El venezolano formaba parte de una demanda colectiva que protege a menores migrantes no acompañados sin estatus legal ni tutores, condición que impedía su expulsión antes de que se resolviera el proceso relacionado con su solicitud de asilo.
Sin embargo, Cristian fue deportado a El Salvador en marzo de 2025 y recluido en el Cecot. La expulsión ocurrió un día después de que el entonces presidente Donald Trump emitiera una orden ejecutiva en la que invocó la Ley de Enemigos Extranjeros para justificar la deportación de venezolanos señalados de pertenecer al Tren de Aragua.
El Gobierno estadounidense sostuvo durante el litigio que la aplicación de esa legislación lo eximía de cumplir las obligaciones contempladas en el acuerdo de la demanda colectiva. Gallagher rechazó ese argumento.
En abril de 2025, la magistrada ya había determinado que la deportación del venezolano, que entonces tenía 20 años, fue indebida y ordenó al DHS facilitar su retorno a Estados Unidos.
Cristian permaneció durante varios meses en El Salvador hasta que fue trasladado a Venezuela como parte de un intercambio de prisioneros. Posteriormente, sus abogados lograron restablecer el contacto con él, aunque el joven no manifestó su intención de regresar a territorio estadounidense para continuar con su proceso de asilo.
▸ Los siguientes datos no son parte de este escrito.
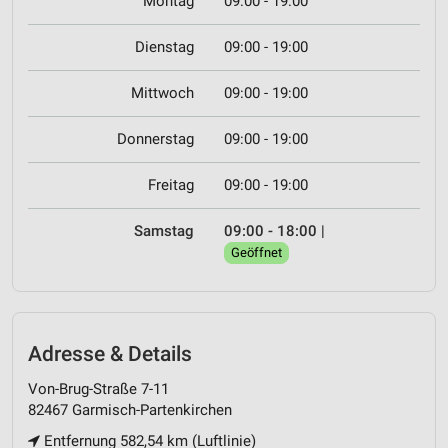
Montag
09:00 - 19:00
Dienstag
09:00 - 19:00
Mittwoch
09:00 - 19:00
Donnerstag
09:00 - 19:00
Freitag
09:00 - 19:00
Samstag
09:00 - 18:00
|
Geöffnet
Adresse & Details
Von-Brug-Straße 7-11
82467 Garmisch-Partenkirchen
Entfernung 582,54 km (Luftlinie)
Gallagher cuestionó especialmente que el Gobierno hubiera procedido con la expulsión pese a que el abogado de inmigración de Cristian había informado previamente a las autoridades sobre su pertenencia al grupo protegido por el acuerdo judicial.
“La decisión de los acusados de expulsar a Cristian sin previo aviso (…) fue injustificada y no razonable”, sostuvo la jueza en su resolución.
El monto establecido por el tribunal contempla $160.823,09 correspondientes a honorarios de abogados y $3.704,61 en otros gastos, para un total de $164.527,70.
La magistrada concluyó que, al evaluar el conjunto de las circunstancias del caso, la posición asumida por el Gobierno durante el litigio no estuvo sustancialmente justificada, incluso aunque algunas de sus actuaciones pudieran haber tenido argumentos considerados razonables.